Après une descente tonique, nous piquons une petite pointe vers la côte et longeons l’île de Lågøya où nos guides nous montrent les ruines d’une vieille cabane et nous racontent une partie de l’histoire de cette terre âpre et désertique où plusieurs trappeurs perdirent la vie. Nous constatons la différence des paysages qui sont maintenant d’une aridité déconcertante : nous sommes au coeur d’un grand désert froid et le paysage a radicalement changé : tout est sec, figé, rude. Le combat pour la (sur)vie semble ardu ici. Mais des touches de couleurs contredisent ce que l’on pourrait croire mort et désolé : des cténophores, ces étranges animaux bioluminescents aux tentacules rouges et lumières mouvantes et vives sont vues de part et d’autre du zodiac, des méduses et micro-organismes marins les accompagnent sous ces latitudes extrêmes. La vie foisonne pour qui sait la voir.
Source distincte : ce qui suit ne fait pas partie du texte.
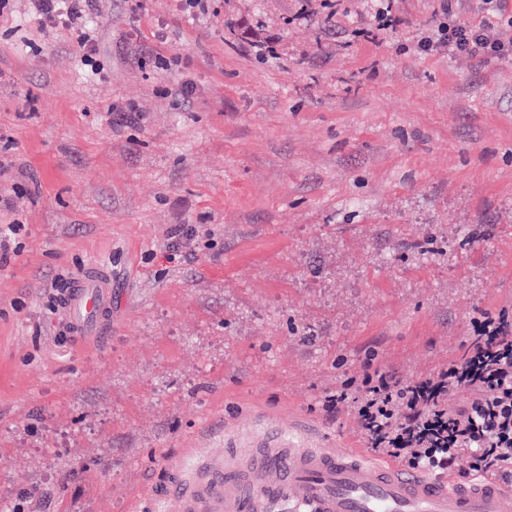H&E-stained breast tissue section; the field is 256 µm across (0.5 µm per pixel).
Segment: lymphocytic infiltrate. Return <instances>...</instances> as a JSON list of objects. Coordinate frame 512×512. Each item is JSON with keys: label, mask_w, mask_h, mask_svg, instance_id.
Returning a JSON list of instances; mask_svg holds the SVG:
<instances>
[{"label": "lymphocytic infiltrate", "mask_w": 512, "mask_h": 512, "mask_svg": "<svg viewBox=\"0 0 512 512\" xmlns=\"http://www.w3.org/2000/svg\"><path fill=\"white\" fill-rule=\"evenodd\" d=\"M97 0H32L42 28L67 29L85 66H96V41L88 17ZM507 0H482L479 22L462 20L460 0H441V20L418 42L425 55H465L479 61L512 56V41L500 39L495 18ZM473 400L455 406L459 389ZM325 411L355 414L370 452L407 468L430 472L454 469L468 459L483 479L512 480V320L486 316L475 321L462 356L411 381L363 367L341 389L322 398Z\"/></svg>", "instance_id": "obj_1"}]
</instances>
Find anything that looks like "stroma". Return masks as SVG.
Segmentation results:
<instances>
[{
  "instance_id": "obj_1",
  "label": "stroma",
  "mask_w": 512,
  "mask_h": 512,
  "mask_svg": "<svg viewBox=\"0 0 512 512\" xmlns=\"http://www.w3.org/2000/svg\"><path fill=\"white\" fill-rule=\"evenodd\" d=\"M335 2L99 0V79L0 11V512H134L188 448L366 453L325 388L512 317V58L420 54L437 0L377 44ZM95 264L81 337L62 290ZM65 304L69 312L68 326L73 333L78 336L96 334L112 305V288L106 272L93 268L80 278H75Z\"/></svg>"
}]
</instances>
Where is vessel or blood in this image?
Instances as JSON below:
<instances>
[{
	"label": "vessel or blood",
	"mask_w": 512,
	"mask_h": 512,
	"mask_svg": "<svg viewBox=\"0 0 512 512\" xmlns=\"http://www.w3.org/2000/svg\"><path fill=\"white\" fill-rule=\"evenodd\" d=\"M68 326L94 335L112 305L103 269L74 279L65 299ZM143 512H512V487L453 484L411 469L385 467L354 452L255 448L201 457L191 472H166Z\"/></svg>",
	"instance_id": "vessel-or-blood-1"
}]
</instances>
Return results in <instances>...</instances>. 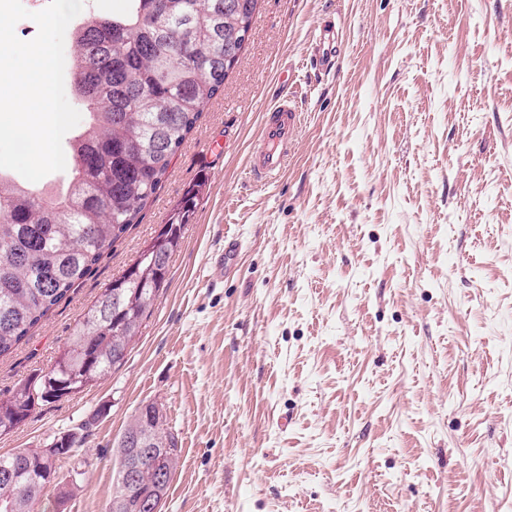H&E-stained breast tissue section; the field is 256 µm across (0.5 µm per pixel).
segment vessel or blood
<instances>
[{"instance_id": "1", "label": "vessel or blood", "mask_w": 512, "mask_h": 512, "mask_svg": "<svg viewBox=\"0 0 512 512\" xmlns=\"http://www.w3.org/2000/svg\"><path fill=\"white\" fill-rule=\"evenodd\" d=\"M298 125L299 113L290 98H281L267 108L260 146L249 162L250 179L267 184L279 176L288 165Z\"/></svg>"}]
</instances>
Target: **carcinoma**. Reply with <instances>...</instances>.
I'll return each instance as SVG.
<instances>
[{"label":"carcinoma","mask_w":512,"mask_h":512,"mask_svg":"<svg viewBox=\"0 0 512 512\" xmlns=\"http://www.w3.org/2000/svg\"><path fill=\"white\" fill-rule=\"evenodd\" d=\"M110 18L89 16L73 33L71 90L87 112L69 141L71 172L61 189L21 181L0 168V356L33 329L113 245L140 221L148 199L166 177L171 158L195 128L205 105L224 91L230 67L224 44L244 43L259 0H127ZM202 185L187 191L157 238L121 277L112 280L76 323L71 343L44 374L0 396V436L19 429L39 406L71 398L126 363L141 326L166 287L168 263L195 213ZM147 431L175 448L177 437L138 407L122 434ZM67 450L34 448L0 454V512H37ZM123 438L113 450L112 491L134 500L151 491L142 473L130 487Z\"/></svg>","instance_id":"cac0c4a2"}]
</instances>
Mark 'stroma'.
<instances>
[{"instance_id":"1","label":"stroma","mask_w":512,"mask_h":512,"mask_svg":"<svg viewBox=\"0 0 512 512\" xmlns=\"http://www.w3.org/2000/svg\"><path fill=\"white\" fill-rule=\"evenodd\" d=\"M287 91L294 153L260 189L247 168ZM200 181L126 363L0 454L83 430L65 512H102L112 445L152 402L181 448L161 512H512V0H260L140 224L0 357L1 393L52 367Z\"/></svg>"}]
</instances>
Au loin se distingue la calotte glaciaire de Vestfona avec son immense dôme blanc dans la lumière qui tranche avec le bleu du ciel. Cette énorme capsule de glace recouvre une grande partie de la terre du Nordaustlandet, une nouvelle zone de l’archipel où nous sommes maintenant, au delà des 80º Nord franchis la veille.
Nous faisons un long trajet en zodiac avant de retrouver l’Explorer avec plaisir et de passer à table rapidement; la soupe et les plats de notre chef Ed étant la bienvenue pour nous réchauffer et nous rassasier.
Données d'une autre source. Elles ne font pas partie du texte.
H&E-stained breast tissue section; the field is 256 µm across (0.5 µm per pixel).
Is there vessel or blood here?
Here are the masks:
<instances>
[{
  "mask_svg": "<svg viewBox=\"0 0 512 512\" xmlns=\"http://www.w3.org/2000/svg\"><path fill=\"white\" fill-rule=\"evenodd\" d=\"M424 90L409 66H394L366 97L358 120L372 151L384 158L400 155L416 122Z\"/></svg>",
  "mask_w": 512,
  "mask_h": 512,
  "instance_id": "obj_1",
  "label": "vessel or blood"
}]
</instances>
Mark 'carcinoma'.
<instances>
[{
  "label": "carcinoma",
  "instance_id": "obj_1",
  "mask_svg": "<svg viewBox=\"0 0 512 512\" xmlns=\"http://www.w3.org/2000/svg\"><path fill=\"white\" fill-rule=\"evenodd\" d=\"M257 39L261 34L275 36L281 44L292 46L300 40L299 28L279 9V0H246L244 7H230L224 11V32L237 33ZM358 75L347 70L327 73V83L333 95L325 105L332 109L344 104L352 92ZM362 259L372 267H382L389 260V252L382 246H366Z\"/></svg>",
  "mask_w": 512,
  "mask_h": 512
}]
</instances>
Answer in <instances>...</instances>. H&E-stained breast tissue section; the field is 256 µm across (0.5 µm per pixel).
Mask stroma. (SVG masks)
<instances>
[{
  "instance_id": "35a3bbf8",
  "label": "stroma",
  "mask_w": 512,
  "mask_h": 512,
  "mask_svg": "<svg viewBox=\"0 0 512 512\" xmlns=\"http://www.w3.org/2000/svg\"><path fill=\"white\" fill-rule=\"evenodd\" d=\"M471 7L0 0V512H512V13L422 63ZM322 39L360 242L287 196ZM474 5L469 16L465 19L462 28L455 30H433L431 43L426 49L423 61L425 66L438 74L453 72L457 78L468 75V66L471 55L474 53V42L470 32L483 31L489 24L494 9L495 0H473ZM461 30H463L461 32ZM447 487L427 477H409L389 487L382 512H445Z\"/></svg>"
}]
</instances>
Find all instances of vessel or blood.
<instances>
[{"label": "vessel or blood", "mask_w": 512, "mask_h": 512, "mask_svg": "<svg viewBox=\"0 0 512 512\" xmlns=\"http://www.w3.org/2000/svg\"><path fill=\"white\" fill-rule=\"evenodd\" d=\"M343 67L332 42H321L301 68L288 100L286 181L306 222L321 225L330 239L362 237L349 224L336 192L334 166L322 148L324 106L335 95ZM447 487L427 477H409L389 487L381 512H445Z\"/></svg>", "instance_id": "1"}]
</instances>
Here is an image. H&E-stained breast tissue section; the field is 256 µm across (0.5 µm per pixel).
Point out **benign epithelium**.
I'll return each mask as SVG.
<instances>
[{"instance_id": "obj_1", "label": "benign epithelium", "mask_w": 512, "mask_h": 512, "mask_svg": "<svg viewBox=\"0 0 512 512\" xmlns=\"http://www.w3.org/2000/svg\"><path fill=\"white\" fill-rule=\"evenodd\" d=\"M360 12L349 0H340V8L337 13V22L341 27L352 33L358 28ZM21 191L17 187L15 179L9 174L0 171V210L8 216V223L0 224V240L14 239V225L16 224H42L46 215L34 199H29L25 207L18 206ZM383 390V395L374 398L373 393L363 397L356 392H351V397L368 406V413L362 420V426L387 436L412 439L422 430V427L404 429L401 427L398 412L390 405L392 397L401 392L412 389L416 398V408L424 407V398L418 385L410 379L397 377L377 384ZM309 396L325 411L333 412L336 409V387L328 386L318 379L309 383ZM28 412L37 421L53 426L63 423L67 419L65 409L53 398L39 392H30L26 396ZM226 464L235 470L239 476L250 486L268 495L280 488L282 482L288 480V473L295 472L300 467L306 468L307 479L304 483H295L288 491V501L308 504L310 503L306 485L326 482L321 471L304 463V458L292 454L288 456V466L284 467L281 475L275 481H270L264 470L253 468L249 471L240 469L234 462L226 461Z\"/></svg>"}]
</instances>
Notre chef d’expédition a eu du flair : le brouillard encercle maintenant le bateau et il est temps de lever l’ancre pour quitter les lieux. C’est donc à bon train que nous continuons vers le détroit de Hinlopen où nos guides alternent veille à la jumelle et conférence sur les ours blancs. Lors de celle-ci, nous apprenons de nombreuses choses sur les ours, leurs habitudes et particularités avec de bons exemples par l’image via les photos de Nathanaël. Nous détaillons celles sur les ours et comparons avec ceux observés, dont l’individu observé la veille et ce matin. Tout porte à croire qu’il s’agit bien du même ours, sans doute une jeune femelle.
Le paysage change à nouveau : la platitude désertique et minérale fait place à des côtes basses bordées de glaciers ; nous faisons un tour panoramique devant celui de Buldrebreen dont les masses écrasantes de bleu, blanc et gris forment un paysage grandiose et inhabituel. Nous poursuivons ensuite de l’autre côté du fjord pendant notre dîner et nos guides nous incitent plus que fortement à nous joindre à une excursion d’après dîner qui vaut le détour : une falaise de dolérite fréquentée par de nombreux oiseaux. Nous nous mettons en route sans nous rendre compte de ce qui nous attend. Cette falaises d’Alkefjellet couvertes d’une multitude de guillemots de Brünnich et leur nombre colossal aussi bien agglutinés contre la roche qu’en nuées denses au dessus de nous nous bouleversent…ils sont des dizaines de milliers et nous confondent d’admiration et de démesure, jamais nous n’aurions cru être au coeur d’une telle multitude et sommes saisis par leur nombre…et leur volume sonore !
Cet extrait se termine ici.